▶ [Work request]: When you transcribe the data below, reproduce every line exactly and leave each picture out.

────────────────────────────────────────

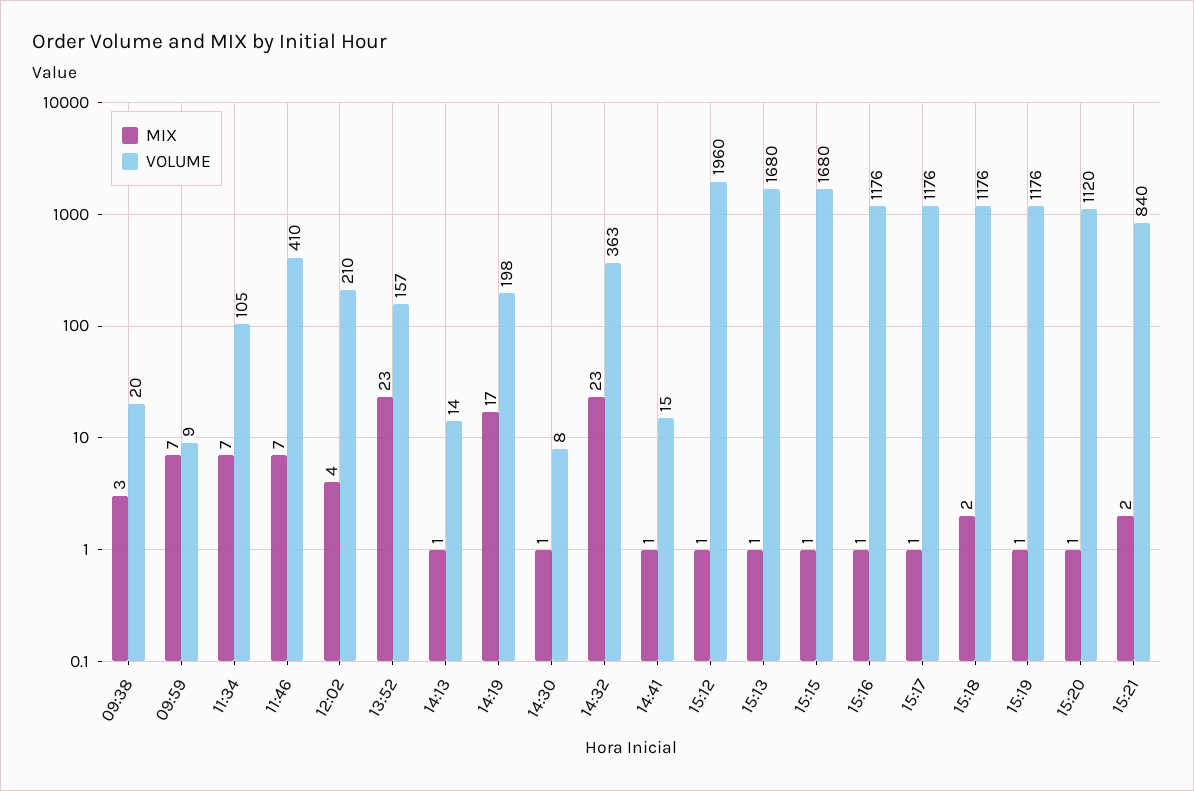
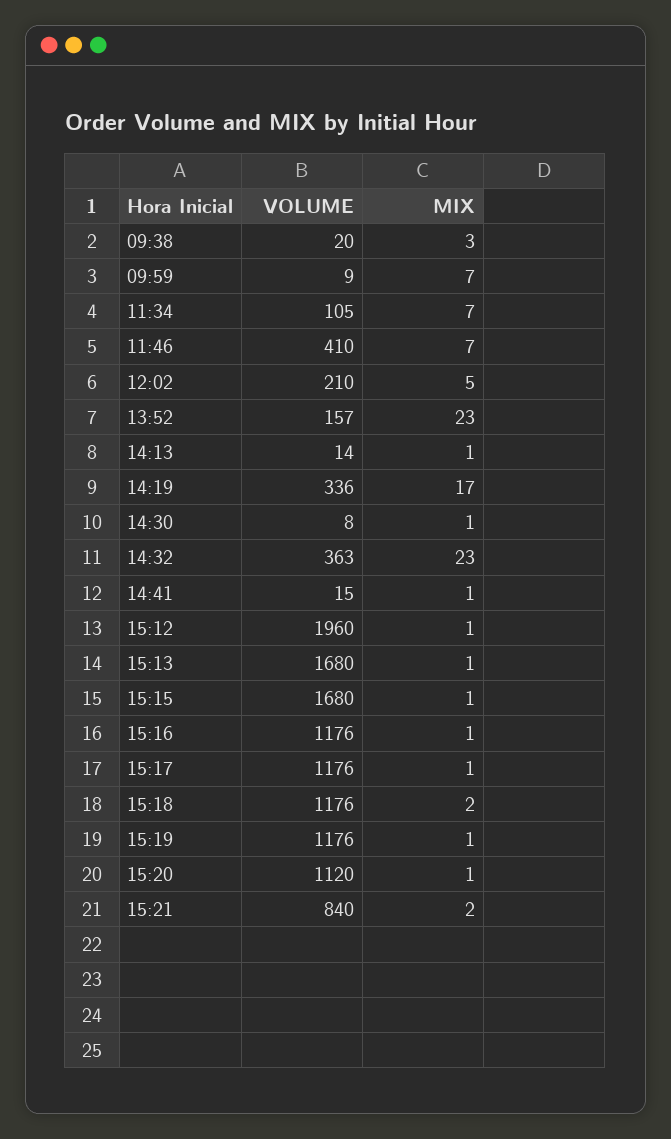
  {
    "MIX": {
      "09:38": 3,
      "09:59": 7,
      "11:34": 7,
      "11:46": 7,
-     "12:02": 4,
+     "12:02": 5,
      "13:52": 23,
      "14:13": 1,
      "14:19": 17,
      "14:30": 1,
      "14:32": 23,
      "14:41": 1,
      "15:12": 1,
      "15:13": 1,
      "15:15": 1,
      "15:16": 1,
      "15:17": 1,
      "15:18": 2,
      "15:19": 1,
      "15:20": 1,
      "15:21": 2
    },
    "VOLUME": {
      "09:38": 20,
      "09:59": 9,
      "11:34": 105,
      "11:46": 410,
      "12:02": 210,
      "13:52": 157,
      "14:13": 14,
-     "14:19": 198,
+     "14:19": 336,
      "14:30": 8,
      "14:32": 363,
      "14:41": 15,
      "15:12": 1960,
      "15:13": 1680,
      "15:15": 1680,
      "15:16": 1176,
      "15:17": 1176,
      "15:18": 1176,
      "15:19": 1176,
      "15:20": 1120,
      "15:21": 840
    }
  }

────────────────────────────────────────

▶ [Output]:
  {
    "MIX": {
      "09:38": 3,
      "09:59": 7,
      "11:34": 7,
      "11:46": 7,
-     "12:02": 4,
+     "12:02": 5,
      "13:52": 23,
      "14:13": 1,
      "14:19": 17,
      "14:30": 1,
      "14:32": 23,
      "14:41": 1,
      "15:12": 1,
      "15:13": 1,
      "15:15": 1,
      "15:16": 1,
      "15:17": 1,
      "15:18": 2,
      "15:19": 1,
      "15:20": 1,
      "15:21": 2
    },
    "VOLUME": {
      "09:38": 20,
      "09:59": 9,
      "11:34": 105,
      "11:46": 410,
      "12:02": 210,
      "13:52": 157,
      "14:13": 14,
-     "14:19": 198,
+     "14:19": 336,
      "14:30": 8,
      "14:32": 363,
      "14:41": 15,
      "15:12": 1960,
      "15:13": 1680,
      "15:15": 1680,
      "15:16": 1176,
      "15:17": 1176,
      "15:18": 1176,
      "15:19": 1176,
      "15:20": 1120,
      "15:21": 840
    }
  }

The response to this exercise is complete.